Data records
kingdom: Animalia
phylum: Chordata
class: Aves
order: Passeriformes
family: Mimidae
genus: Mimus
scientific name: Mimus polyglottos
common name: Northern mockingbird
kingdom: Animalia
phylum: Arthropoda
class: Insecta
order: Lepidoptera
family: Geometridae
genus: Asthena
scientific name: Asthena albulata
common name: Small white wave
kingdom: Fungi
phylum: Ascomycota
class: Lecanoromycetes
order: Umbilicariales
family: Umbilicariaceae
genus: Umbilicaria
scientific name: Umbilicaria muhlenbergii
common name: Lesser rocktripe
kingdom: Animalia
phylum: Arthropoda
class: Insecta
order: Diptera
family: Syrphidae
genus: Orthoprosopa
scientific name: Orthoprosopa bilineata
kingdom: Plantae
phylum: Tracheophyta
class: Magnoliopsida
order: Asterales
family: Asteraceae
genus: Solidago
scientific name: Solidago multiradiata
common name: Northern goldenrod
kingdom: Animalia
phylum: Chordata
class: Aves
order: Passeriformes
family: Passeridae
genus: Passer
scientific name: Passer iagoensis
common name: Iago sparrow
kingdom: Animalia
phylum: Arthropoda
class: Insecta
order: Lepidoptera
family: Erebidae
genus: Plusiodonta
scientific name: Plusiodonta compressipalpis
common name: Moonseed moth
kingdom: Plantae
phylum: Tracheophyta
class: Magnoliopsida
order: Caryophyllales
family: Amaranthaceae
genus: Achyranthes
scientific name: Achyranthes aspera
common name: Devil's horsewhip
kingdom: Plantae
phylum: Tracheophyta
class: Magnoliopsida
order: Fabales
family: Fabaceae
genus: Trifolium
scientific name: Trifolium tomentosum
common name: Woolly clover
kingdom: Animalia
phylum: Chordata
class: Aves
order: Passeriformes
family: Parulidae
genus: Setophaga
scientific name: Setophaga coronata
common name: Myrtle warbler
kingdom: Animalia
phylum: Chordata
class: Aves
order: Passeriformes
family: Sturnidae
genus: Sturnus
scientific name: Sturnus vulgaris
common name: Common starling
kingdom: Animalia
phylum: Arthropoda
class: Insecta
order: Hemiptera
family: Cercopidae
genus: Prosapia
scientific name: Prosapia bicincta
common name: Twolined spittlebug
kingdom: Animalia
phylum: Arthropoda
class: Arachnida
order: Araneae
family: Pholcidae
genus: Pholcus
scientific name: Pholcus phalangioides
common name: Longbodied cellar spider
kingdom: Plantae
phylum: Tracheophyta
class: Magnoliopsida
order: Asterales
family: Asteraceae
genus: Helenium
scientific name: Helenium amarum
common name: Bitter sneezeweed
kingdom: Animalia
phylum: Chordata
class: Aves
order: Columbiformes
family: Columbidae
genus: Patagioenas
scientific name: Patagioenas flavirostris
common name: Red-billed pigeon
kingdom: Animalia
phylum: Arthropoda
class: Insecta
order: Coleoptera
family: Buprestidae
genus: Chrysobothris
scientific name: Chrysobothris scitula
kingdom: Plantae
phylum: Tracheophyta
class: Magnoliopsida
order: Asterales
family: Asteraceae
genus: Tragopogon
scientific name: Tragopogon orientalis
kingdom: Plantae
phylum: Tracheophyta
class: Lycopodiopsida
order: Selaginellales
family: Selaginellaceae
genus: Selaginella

**Written task:** Put the entries from the line containing "scientific name: Helenium amarum" through the last entry, both ends included, into a two-column CSV with the header row rank,value. Give one row per line, with the rank text and its answer each in a single quoted field and any line breaks replaced by spaces.

**Answer for the task:**
rank,value
"scientific name:","Helenium amarum"
"common name:","Bitter sneezeweed"
"kingdom:","Animalia"
"phylum:","Chordata"
"class:","Aves"
"order:","Columbiformes"
"family:","Columbidae"
"genus:","Patagioenas"
"scientific name:","Patagioenas flavirostris"
"common name:","Red-billed pigeon"
"kingdom:","Animalia"
"phylum:","Arthropoda"
"class:","Insecta"
"order:","Coleoptera"
"family:","Buprestidae"
"genus:","Chrysobothris"
"scientific name:","Chrysobothris scitula"
"kingdom:","Plantae"
"phylum:","Tracheophyta"
"class:","Magnoliopsida"
"order:","Asterales"
"family:","Asteraceae"
"genus:","Tragopogon"
"scientific name:","Tragopogon orientalis"
"kingdom:","Plantae"
"phylum:","Tracheophyta"
"class:","Lycopodiopsida"
"order:","Selaginellales"
"family:","Selaginellaceae"
"genus:","Selaginella"